◆ **Written task**
Omit every picture. Return all other data as it stands.

(Photos with camera intrinsics)
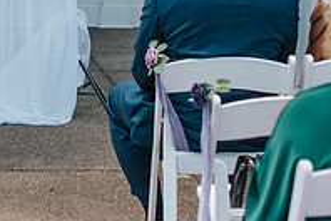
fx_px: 1673
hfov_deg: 10.9
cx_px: -175
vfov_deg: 7.4
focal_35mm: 182
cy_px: -81
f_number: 2.5
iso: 200
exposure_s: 1/1600
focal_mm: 50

◆ **Output of the task**
fx_px: 1673
hfov_deg: 10.9
cx_px: -175
vfov_deg: 7.4
focal_35mm: 182
cy_px: -81
f_number: 2.5
iso: 200
exposure_s: 1/1600
focal_mm: 50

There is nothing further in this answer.